** What the task requires **
Could you return every line of the data below as a JSON array of strings, one string per line, with blank lines skipped and the pictures left out?

Stored data entries:
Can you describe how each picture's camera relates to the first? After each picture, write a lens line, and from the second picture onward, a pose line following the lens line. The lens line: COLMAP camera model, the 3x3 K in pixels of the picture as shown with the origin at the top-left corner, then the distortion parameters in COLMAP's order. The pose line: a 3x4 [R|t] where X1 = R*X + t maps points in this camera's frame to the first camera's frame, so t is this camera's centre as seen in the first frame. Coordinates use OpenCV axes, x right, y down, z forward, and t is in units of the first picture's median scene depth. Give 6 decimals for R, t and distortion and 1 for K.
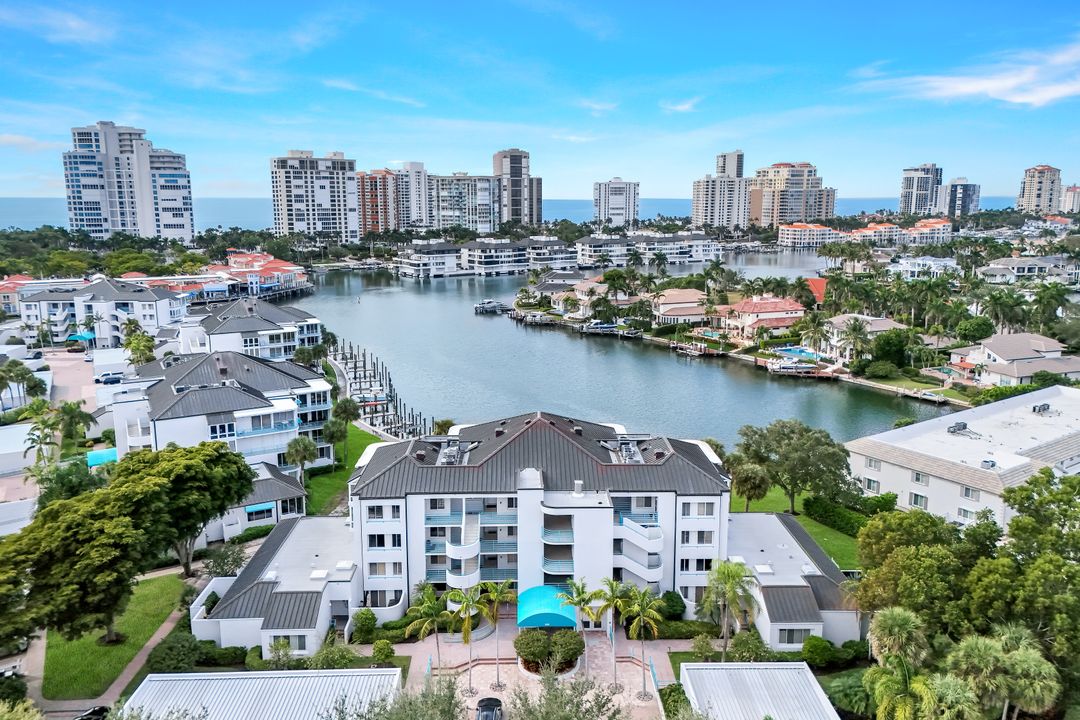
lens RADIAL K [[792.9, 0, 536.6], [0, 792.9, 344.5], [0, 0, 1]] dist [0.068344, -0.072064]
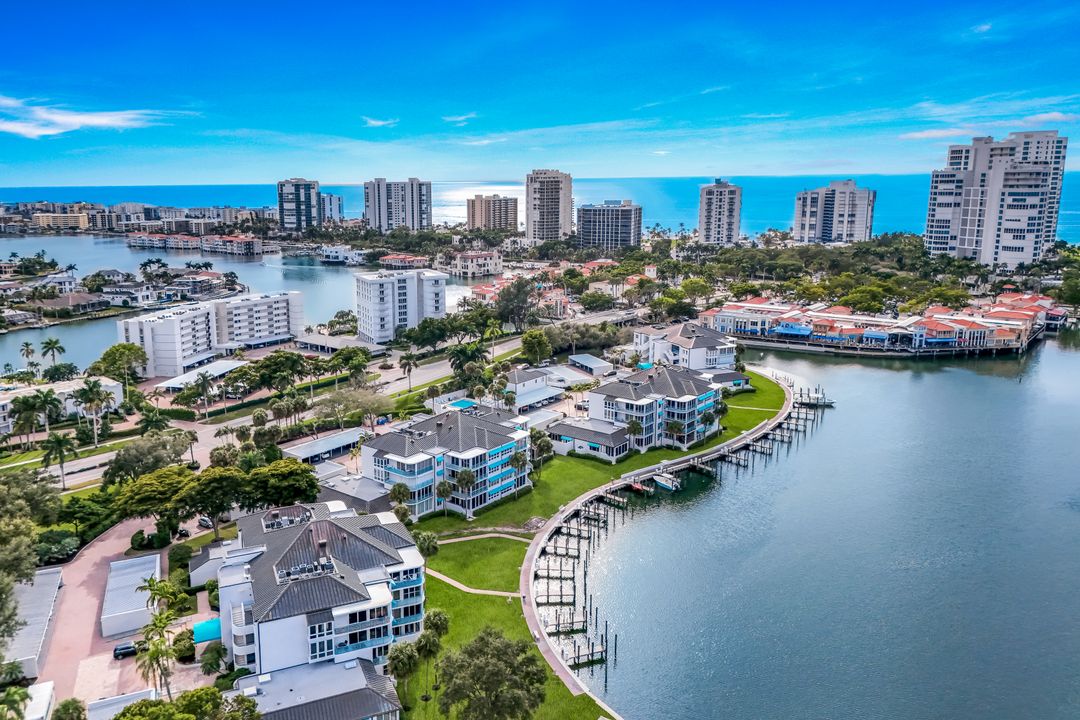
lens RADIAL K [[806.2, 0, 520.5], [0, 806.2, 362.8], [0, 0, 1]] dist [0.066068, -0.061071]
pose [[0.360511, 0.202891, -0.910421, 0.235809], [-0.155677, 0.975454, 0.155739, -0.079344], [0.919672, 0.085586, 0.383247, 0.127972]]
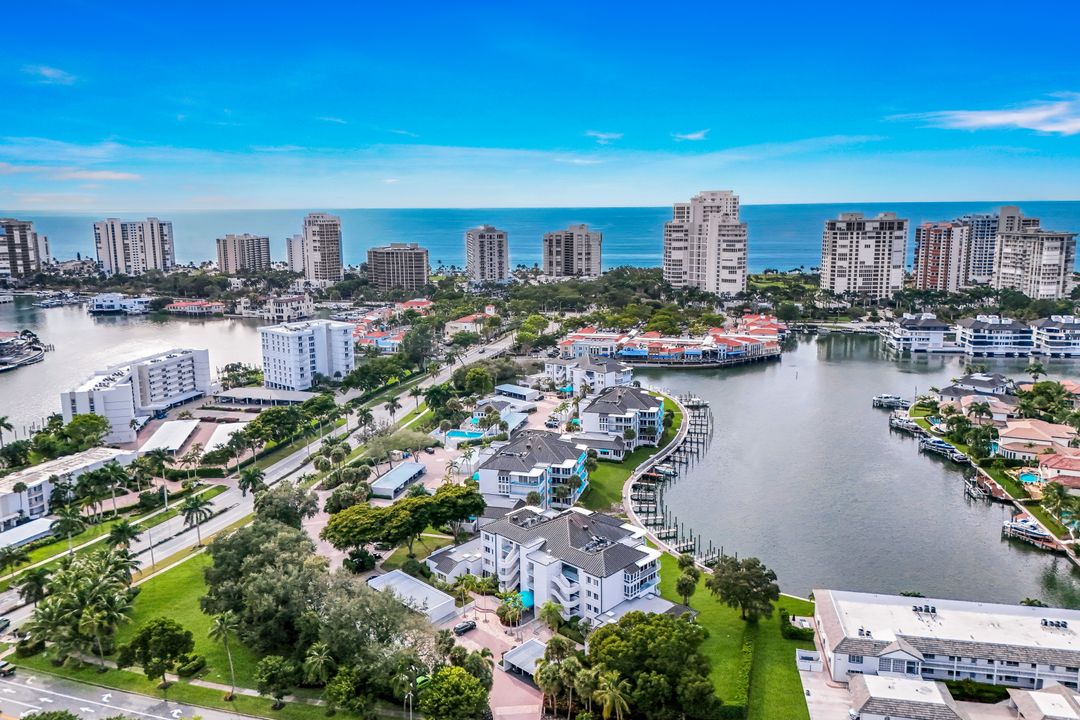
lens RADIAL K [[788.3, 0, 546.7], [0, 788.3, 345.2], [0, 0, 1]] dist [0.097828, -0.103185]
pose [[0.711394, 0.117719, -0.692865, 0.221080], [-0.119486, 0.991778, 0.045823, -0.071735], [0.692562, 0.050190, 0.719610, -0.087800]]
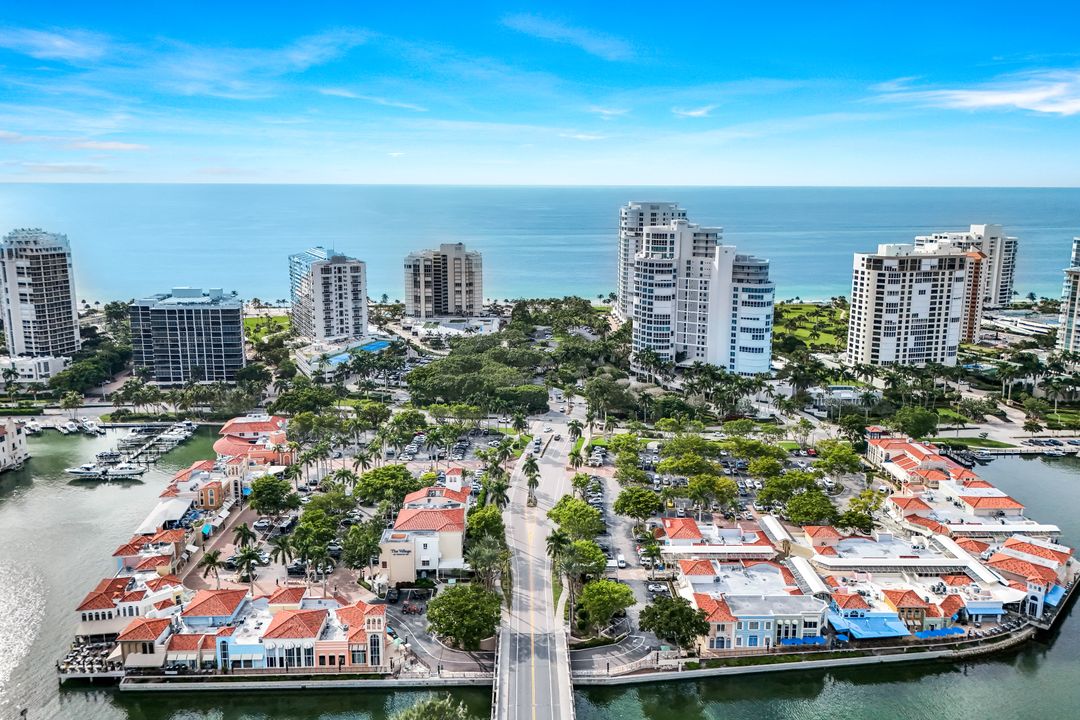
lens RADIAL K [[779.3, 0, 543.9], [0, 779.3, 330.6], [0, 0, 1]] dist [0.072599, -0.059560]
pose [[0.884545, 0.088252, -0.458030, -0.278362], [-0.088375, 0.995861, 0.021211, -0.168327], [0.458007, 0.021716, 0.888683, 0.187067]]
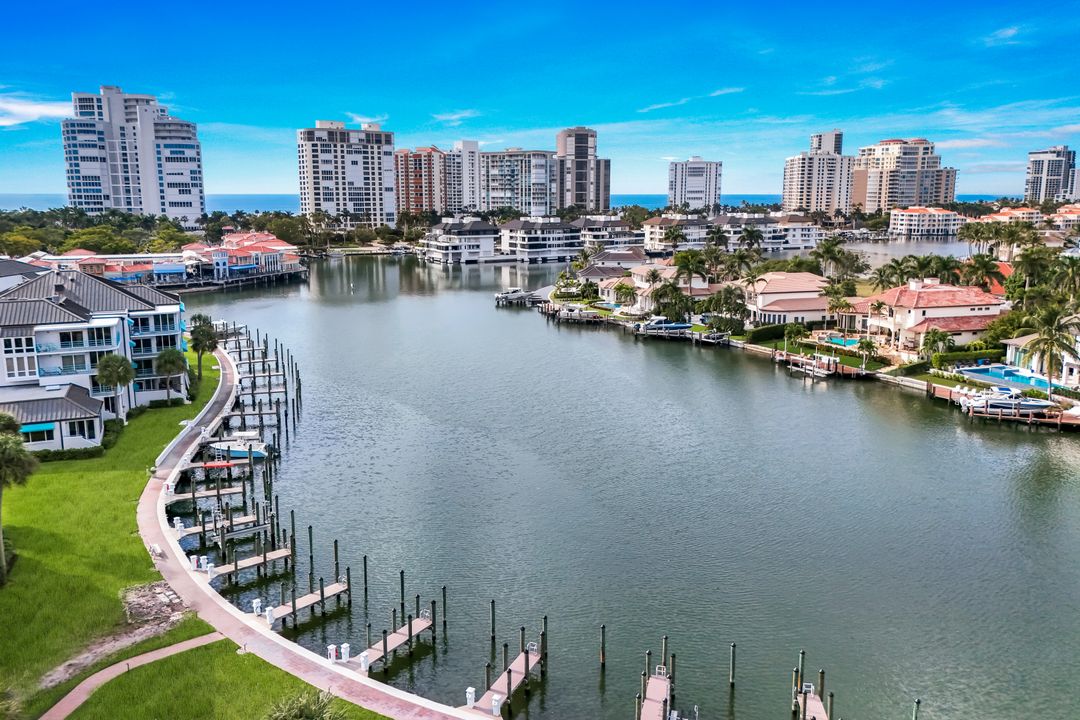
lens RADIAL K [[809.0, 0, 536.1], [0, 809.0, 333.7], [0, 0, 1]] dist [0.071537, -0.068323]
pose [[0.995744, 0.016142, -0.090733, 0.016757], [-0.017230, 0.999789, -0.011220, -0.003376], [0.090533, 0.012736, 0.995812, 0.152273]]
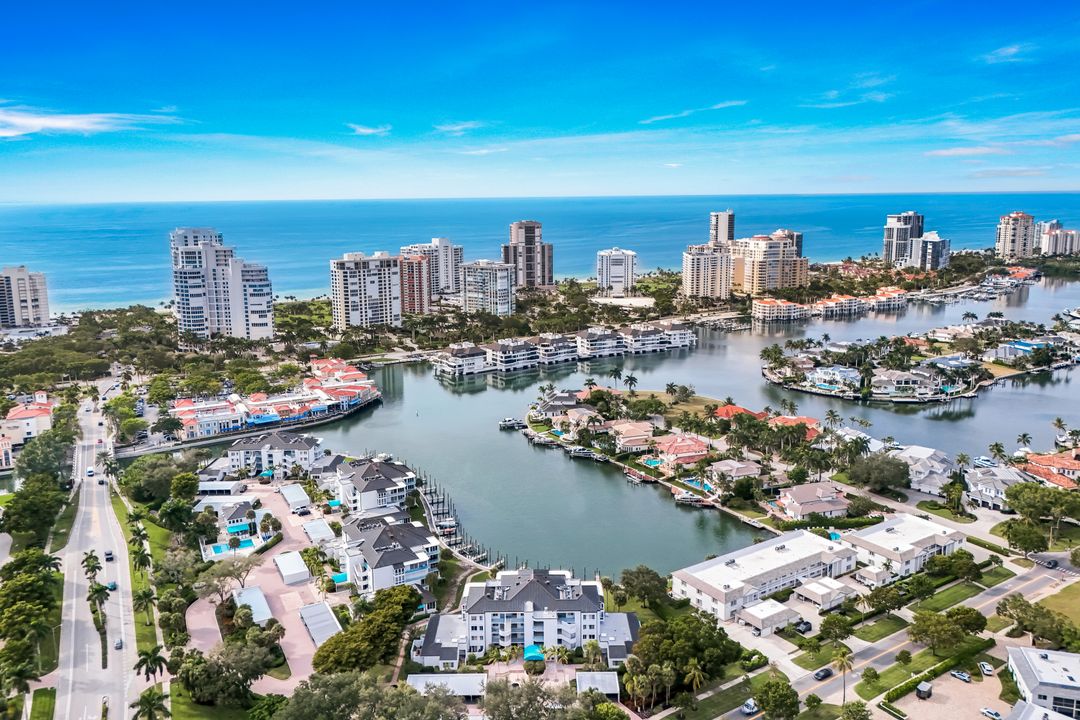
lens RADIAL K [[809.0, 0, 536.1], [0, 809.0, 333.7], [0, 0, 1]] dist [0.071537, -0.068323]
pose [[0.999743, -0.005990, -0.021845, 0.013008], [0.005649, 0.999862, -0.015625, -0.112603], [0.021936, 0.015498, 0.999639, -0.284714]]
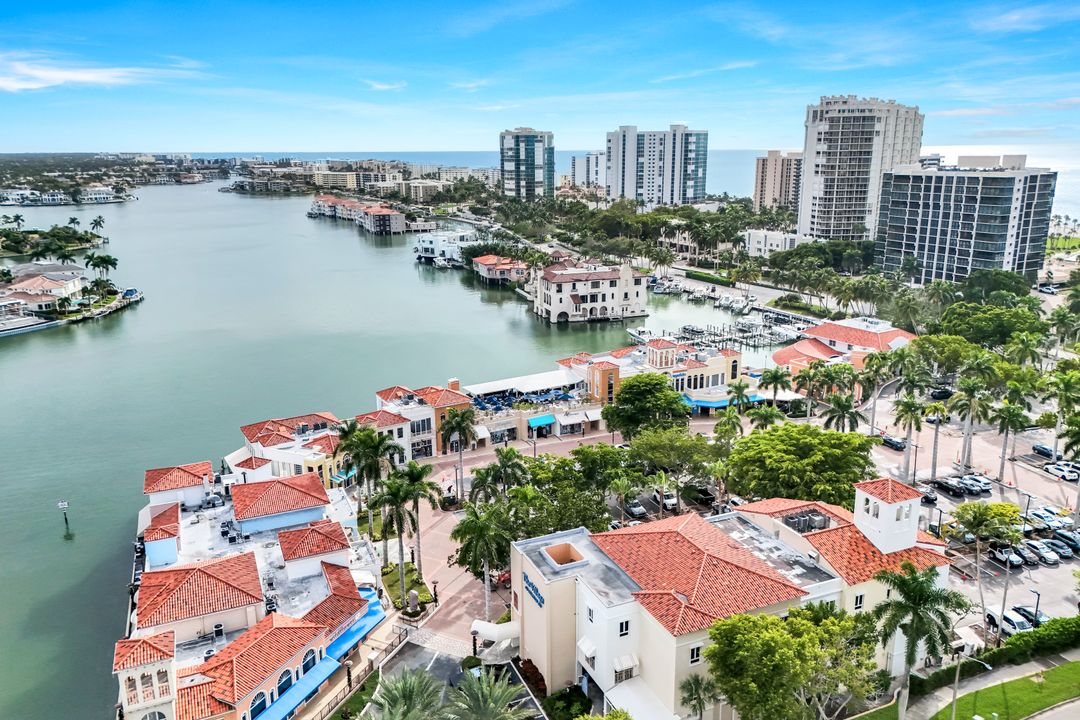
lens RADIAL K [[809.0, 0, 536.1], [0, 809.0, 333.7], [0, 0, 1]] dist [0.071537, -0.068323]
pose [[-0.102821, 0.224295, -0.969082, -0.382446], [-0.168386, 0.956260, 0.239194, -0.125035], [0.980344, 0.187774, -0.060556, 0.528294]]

** Task response **
[
  "Can you describe how each picture's camera relates to the first? After each picture, write a lens line, and from the second picture onward, a pose line following the lens line. The lens line: COLMAP camera model, the 3x3 K in pixels of the picture as shown with the origin at the top-left corner, then the distortion parameters in COLMAP's order. The pose line: a 3x4 [R|t] where X1 = R*X + t maps points in this camera's frame to the first camera's frame, so t is this camera's centre as seen in the first frame. Coordinates use OpenCV axes, x right, y down, z forward, and t is in units of the first picture's median scene depth. Give 6 decimals for R, t and distortion and 1 for K.",
  "lens RADIAL K [[792.9, 0, 536.6], [0, 792.9, 344.5], [0, 0, 1]] dist [0.068344, -0.072064]",
  "lens RADIAL K [[806.2, 0, 520.5], [0, 806.2, 362.8], [0, 0, 1]] dist [0.066068, -0.061071]",
  "pose [[0.360511, 0.202891, -0.910421, 0.235809], [-0.155677, 0.975454, 0.155739, -0.079344], [0.919672, 0.085586, 0.383247, 0.127972]]",
  "lens RADIAL K [[788.3, 0, 546.7], [0, 788.3, 345.2], [0, 0, 1]] dist [0.097828, -0.103185]",
  "pose [[0.711394, 0.117719, -0.692865, 0.221080], [-0.119486, 0.991778, 0.045823, -0.071735], [0.692562, 0.050190, 0.719610, -0.087800]]",
  "lens RADIAL K [[779.3, 0, 543.9], [0, 779.3, 330.6], [0, 0, 1]] dist [0.072599, -0.059560]",
  "pose [[0.884545, 0.088252, -0.458030, -0.278362], [-0.088375, 0.995861, 0.021211, -0.168327], [0.458007, 0.021716, 0.888683, 0.187067]]",
  "lens RADIAL K [[809.0, 0, 536.1], [0, 809.0, 333.7], [0, 0, 1]] dist [0.071537, -0.068323]",
  "pose [[0.995744, 0.016142, -0.090733, 0.016757], [-0.017230, 0.999789, -0.011220, -0.003376], [0.090533, 0.012736, 0.995812, 0.152273]]",
  "lens RADIAL K [[809.0, 0, 536.1], [0, 809.0, 333.7], [0, 0, 1]] dist [0.071537, -0.068323]",
  "pose [[0.999743, -0.005990, -0.021845, 0.013008], [0.005649, 0.999862, -0.015625, -0.112603], [0.021936, 0.015498, 0.999639, -0.284714]]",
  "lens RADIAL K [[809.0, 0, 536.1], [0, 809.0, 333.7], [0, 0, 1]] dist [0.071537, -0.068323]",
  "pose [[-0.102821, 0.224295, -0.969082, -0.382446], [-0.168386, 0.956260, 0.239194, -0.125035], [0.980344, 0.187774, -0.060556, 0.528294]]"
]